Easier Than Other Electric Cars

  • My first time charging at a Tesla Supercharger station was super easy and effortless.
  • I quickly found a station, plugged in, and was charging within seconds.
  • The experience highlights one of Tesla’s biggest advantages over other car companies.

Imagine for a moment an alternate universe where the standard gas-station experience is reserved only for drivers of one type of car.

Toyota owners, let’s say, can pull up to a pump, swipe their credit card, and fill up in a flash.
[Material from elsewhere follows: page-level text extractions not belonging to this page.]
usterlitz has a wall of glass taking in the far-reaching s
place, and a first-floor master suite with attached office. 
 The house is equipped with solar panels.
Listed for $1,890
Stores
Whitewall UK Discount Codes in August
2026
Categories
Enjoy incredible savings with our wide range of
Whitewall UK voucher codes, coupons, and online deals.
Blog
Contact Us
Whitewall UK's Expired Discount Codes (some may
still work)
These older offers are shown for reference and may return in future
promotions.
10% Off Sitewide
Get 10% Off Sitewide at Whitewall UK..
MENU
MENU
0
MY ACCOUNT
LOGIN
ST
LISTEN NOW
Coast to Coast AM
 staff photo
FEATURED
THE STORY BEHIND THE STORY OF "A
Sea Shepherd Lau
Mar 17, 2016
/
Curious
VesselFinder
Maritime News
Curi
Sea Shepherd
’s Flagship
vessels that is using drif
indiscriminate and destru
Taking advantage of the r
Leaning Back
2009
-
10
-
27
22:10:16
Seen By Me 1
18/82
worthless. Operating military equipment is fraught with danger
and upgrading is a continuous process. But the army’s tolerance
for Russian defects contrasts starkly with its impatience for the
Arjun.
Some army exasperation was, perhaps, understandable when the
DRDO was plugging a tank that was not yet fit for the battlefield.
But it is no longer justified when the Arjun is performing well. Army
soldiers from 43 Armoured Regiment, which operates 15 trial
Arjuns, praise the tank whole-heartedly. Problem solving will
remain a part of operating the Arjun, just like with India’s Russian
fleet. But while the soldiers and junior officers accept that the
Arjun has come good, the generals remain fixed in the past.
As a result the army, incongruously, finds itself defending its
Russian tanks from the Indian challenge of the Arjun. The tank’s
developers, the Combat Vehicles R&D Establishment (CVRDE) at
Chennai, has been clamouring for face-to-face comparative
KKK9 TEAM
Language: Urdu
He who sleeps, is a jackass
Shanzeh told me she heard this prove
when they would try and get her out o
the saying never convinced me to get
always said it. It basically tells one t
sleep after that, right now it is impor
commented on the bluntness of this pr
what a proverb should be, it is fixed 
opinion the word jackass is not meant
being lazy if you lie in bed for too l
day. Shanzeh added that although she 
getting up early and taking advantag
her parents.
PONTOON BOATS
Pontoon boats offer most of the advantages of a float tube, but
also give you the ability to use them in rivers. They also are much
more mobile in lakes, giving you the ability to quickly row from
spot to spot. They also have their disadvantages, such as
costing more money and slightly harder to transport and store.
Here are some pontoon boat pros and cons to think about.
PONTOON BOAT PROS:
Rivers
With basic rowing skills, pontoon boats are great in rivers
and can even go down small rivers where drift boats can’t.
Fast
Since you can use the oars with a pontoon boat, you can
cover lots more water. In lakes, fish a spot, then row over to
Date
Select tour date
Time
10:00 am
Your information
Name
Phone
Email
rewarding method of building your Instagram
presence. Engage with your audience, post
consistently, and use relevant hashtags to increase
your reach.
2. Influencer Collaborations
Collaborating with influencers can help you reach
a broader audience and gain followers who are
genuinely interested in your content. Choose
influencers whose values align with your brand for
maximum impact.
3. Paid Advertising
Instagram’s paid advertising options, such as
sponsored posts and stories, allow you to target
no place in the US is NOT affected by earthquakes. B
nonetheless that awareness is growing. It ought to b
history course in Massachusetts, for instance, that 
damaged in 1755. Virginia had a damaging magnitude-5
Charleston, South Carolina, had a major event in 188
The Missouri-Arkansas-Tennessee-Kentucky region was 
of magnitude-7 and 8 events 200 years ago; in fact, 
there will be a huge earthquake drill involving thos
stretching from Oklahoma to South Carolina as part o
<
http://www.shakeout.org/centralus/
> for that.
But everybody else has to harden the cumbersome process of fumbling through an app, signing up for a membership, or tapping a worn-out touchscreen before unleashing the flow of fuel.

Riveting as it may sound, this is not the premise of the next dystopian blockbuster starring Timothée Chalamet (although Mad Max: Gas Wars does have a nice ring to it). In a nutshell, this is the reality that electric-vehicle owners face today: A world where charging is remarkably seamless for people who drive a Tesla and often frustrating for everyone else.

The Tesla Model Y electric SUV.

The Tesla Model Y.

Tim Levin/Insider


Using one of Tesla’s Supercharger stations for the first time illustrated just how effortless filling up one of Elon Musk’s vehicles is compared to other electric cars. While non-Tesla owners rely on a patchwork of charging providers — all with their own phone apps, memberships, and costs — Tesla drivers enjoy exclusive access to the easy-to-use Supercharger network.

Superchargers are plentiful, simple to find, straightforward to operate, and may be the best reason to choose a Tesla over a competitor.

finding the station

EV owners mostly charge at home in their garages, but every so often one needs to plug in during a longer trip or while out and about. That’s where Superchargers and other DC fast-charging stations come in.

Tesla has been building out its Supercharger network since 2012 and has some 1,500 stations in the US, more than any other charging company. Finding Superchargers in a Tesla takes just a few taps of its iPad-like screen. When the time came to charge the Model YI was testing, I clicked a lightning-bolt icon on the map to browse nearby chargers, filtered for the most powerful plugs, and navigated to one that had stalls available.

The Tesla Model Y electric SUV.

The Tesla Model Y.

Tim Levin/Insider


Other electric cars have similar features, but their interfaces aren’t nearly as user-friendly as Tesla’s. Plus, since other car brands pull data from outside charging networks, they don’t always provide accurate information about charger availability. Owners often swipe through multiple different phone apps to find plugs.

The Tesla Model Y electric SUV.

The Tesla Model Y.

Tim Levin/Insider


Conveniently, the Model Y indicated what level of charge I’d have when I arrived at my destination. And around 20 minutes away from the station, the SUV started getting its battery pack to the optimal temperature for fast charging, which not all EVs do.

The charging experience

After pulling up to an open Supercharger stall in the back of a gas station, I grabbed a charging cord from its dock, noting how much lighter and sleeker it was than the ones I’m accustomed to. (Tesla has a proprietary connector that’s more compact than the standard.)

I held it near the back left corner of the Model Y, clicked a button on top of the handle, and a flap popped open revealing the car’s charging port. Pretty neat.

The Tesla Model Y electric SUV.

The Tesla Model Y.

Tim Levin/Insider


Within five seconds of sticking the connector in, the Model Y was charging. Afterward, Tesla billed the credit card on file. Things aren’t always this quick and easy.

In the past, I’ve had to activate charging in an app, swipe my credit card multiple times, or unplug a car and start all over again because of some glitch. The experience isn’t always bad, and sometimes everything works. But the well-documented clunkiness of public charging plugs can present a real hassle — and it’s consistently cited as one of the biggest barriers to more widespread EV adoption.

The Tesla Model Y electric SUV.

The Tesla Model Y.

Tim Levin/Insider


Slowly but surely, charging is becoming more convenient across the board. An increasing number of carmakers are adopting the Plug and Charge protocol, which aims to replicate Tesla’s no-fuss model. The Biden Administration is handing out $5 billion to shore up the nation’s charging infrastructure and standardize the user experience. Tesla is experimenting with opening its network to outsiders.

We’ll have to wait and see how that all pans out. For now, Tesla is way ahead of the pack.